April, May & June 2001
Adjudication of a complaint against the Glasgow Evening Times
Complaints under Clauses 1, 5:
Mrs Sheena Glass of Old Kilpatrick complained on behalf of her daughter-in-law that an article published in the Glasgow Evening Times on 15 January headlined “Mum’s grief at death of transplant toddler” was inaccurate in breach of Clause 1 (Accuracy) and had intruded into the family’s grief in breach of Clause 5 (Intrusion into grief or shock) of the Code of Practice.
She also complained that a reporter had approached her daughter-in-law in breach of Clause 5 of the Code.
The complaints were not upheld:
The article reported the death of the complainant’s grandson and quoted his mother’s response. Two years previously, the child had received ‘groundbreaking’ transplant surgery which had resulted in widespread publicity with which the family and hospital had co-operated.
The complainant stated that permission had not been given for the article to be published following the child’s death: indeed, the family had informed the newspaper through the funeral directors and telephone calls that it did not want any further publicity and the child’s mother had ‘made it very clear’ to a visiting reporter that she did not want the story to be published.
The mother had eventually spoken to the reporter as she appeared sympathetic to her situation but the article gave the misleading impression that the mother had spoken freely to the reporter and inaccurately stated the date of the child’s death.
The newspaper said that its reporter had first approached the funeral directors who directed her to speak to the family. She went to the family home and left a note requesting an interview and, as the newspaper had no record of the complainant’s message that the family did not want any publicity, she went once again to the family home seeking an interview.
While the child’s mother had initially been reluctant to talk, she had subsequently discussed her son’s death with the reporter. The woman was aware of the reporter’s identity and at no time was it stated that the story would not be the subject of an article. The newspaper apologised if the reporter’s approach or the article had added to the family’s grief, although the editor stated that this was not of course the paper’s intention. He also apologised for any inaccuracy concerning the date of the child’s death.
The Commission first considered whether the reporter’s approach to the complainant’s daughter-in-law had abided by the terms of the Code. There were differing accounts about whether the newspaper had been aware of the family’s wish prior to the reporter’s approach to the child’s mother, the nature of that approach and whether or not it had been made clear that the subsequent conversation would form the basis of an article. While the Commission could make no ruling on these clearly irreconcilable points it was pleased to note that the editor had apologised promptly to the family following publication for any unintended distress caused.
It was apparent to the Commission both that the newspaper’s reporter had initially identified herself to the mother and that – albeit reluctantly at first – the mother had spoken openly to the reporter about the death of her son. The Commission stressed that Clause 5 of the Code requires that approaches in times of grief be made “with sympathy and discretion” and that publication “must be handled sensitively at such times”.
The Commission did not find that either the reporter’s conduct during the interview nor the published article itself – which was published some time after the child’s death – had breached the Code. It further considered that the publication of the article, though understandably painful to the family, was of legitimate public interest given the previous extensive press coverage concerning the child’s medical history.

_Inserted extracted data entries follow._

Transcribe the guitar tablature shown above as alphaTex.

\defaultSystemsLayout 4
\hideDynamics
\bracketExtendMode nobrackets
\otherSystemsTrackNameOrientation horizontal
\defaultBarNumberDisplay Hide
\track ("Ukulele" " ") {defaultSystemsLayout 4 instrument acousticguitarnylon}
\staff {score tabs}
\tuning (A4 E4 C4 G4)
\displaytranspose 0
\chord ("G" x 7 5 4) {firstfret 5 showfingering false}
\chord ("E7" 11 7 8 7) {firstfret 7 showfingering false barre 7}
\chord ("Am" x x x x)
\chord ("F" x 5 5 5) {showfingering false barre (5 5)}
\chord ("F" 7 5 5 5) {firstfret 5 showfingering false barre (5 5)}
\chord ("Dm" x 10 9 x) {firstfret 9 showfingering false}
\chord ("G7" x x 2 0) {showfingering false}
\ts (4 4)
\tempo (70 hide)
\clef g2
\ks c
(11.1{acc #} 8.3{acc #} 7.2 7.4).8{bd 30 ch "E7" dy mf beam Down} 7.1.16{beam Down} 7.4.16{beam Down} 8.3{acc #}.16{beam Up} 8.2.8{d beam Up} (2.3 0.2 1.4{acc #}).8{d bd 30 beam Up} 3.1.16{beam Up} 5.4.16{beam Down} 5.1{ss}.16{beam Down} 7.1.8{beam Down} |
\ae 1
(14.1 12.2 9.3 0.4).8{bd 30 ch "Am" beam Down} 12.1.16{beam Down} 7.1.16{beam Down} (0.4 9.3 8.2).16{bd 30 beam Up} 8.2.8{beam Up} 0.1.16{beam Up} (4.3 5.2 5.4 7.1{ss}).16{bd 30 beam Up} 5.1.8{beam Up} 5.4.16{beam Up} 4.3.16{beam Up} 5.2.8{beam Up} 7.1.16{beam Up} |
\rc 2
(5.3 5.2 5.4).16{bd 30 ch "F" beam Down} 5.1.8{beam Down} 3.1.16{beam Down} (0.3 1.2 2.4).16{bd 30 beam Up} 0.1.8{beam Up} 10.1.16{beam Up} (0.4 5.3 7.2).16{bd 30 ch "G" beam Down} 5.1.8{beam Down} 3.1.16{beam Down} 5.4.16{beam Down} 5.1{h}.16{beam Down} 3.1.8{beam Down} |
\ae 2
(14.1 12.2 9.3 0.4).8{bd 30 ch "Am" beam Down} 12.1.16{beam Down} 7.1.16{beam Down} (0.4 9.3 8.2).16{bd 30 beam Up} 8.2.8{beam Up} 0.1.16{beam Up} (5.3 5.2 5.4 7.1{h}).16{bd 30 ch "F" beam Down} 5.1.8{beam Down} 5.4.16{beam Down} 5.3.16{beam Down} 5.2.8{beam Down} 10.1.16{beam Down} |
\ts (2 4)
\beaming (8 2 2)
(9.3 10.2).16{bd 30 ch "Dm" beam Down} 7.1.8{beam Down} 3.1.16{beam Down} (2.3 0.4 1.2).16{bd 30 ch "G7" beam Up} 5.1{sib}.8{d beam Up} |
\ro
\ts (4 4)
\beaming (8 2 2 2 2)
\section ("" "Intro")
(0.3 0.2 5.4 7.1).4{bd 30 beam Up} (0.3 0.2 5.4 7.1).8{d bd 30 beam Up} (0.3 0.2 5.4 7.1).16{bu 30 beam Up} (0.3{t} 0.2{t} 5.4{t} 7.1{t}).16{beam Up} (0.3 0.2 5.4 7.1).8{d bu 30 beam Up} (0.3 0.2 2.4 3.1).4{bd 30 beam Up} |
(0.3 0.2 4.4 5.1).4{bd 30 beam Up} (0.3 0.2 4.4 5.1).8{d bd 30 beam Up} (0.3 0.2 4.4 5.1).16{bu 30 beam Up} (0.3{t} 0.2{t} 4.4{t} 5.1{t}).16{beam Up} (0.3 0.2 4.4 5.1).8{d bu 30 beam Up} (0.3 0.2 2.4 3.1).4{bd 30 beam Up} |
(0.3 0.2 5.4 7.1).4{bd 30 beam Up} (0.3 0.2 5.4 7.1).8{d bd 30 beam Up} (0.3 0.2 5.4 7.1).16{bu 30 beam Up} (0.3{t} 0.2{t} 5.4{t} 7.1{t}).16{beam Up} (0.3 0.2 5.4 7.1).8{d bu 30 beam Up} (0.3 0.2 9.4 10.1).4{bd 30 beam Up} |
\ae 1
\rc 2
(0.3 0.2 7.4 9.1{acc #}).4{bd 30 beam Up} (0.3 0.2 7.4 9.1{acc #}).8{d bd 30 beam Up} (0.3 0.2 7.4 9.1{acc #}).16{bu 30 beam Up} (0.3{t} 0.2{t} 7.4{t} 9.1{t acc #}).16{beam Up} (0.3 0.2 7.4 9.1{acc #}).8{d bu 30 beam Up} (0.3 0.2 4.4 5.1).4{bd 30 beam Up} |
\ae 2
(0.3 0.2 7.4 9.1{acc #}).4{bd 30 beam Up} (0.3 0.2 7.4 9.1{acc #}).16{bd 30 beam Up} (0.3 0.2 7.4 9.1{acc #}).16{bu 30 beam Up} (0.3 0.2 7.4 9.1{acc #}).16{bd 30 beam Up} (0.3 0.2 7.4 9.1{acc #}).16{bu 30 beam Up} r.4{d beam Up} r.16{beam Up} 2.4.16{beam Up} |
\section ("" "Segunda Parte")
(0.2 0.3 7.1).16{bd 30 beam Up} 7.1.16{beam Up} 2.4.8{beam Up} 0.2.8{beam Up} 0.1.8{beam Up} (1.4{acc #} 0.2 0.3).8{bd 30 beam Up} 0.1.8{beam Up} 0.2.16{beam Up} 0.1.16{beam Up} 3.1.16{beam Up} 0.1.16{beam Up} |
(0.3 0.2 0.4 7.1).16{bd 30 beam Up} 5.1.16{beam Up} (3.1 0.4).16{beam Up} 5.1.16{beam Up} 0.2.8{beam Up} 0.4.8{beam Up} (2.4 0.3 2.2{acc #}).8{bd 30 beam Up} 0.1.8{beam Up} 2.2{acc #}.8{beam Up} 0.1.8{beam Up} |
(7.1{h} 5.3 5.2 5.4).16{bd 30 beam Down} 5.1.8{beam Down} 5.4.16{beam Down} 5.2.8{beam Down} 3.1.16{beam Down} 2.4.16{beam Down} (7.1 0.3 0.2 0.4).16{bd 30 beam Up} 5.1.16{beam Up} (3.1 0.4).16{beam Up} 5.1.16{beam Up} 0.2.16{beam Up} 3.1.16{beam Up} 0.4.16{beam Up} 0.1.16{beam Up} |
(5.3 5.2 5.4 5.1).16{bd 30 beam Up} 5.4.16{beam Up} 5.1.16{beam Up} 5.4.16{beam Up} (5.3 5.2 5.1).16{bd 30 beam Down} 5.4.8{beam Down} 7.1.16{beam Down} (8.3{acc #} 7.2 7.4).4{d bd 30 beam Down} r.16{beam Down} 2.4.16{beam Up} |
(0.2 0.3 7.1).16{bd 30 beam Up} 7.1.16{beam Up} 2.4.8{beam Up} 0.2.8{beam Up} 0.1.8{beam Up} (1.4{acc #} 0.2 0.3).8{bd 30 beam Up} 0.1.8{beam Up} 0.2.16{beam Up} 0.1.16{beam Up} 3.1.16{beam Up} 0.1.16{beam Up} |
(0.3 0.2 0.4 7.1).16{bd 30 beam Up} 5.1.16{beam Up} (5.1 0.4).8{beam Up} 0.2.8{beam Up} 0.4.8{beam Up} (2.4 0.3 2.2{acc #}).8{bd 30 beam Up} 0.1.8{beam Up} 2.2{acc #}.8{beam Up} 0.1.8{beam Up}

The Commission finally considered the complaint of inaccuracy relating to the day the child had died. While the Commission was concerned that a date of such painful importance to the family had been wrongly stated in the article, it noted that the newspaper had apologised for this error and any distress it had caused.
While it sympathised with the family, the Commission considered that this was not a matter which raised a breach of the Code within the context of the article as a whole.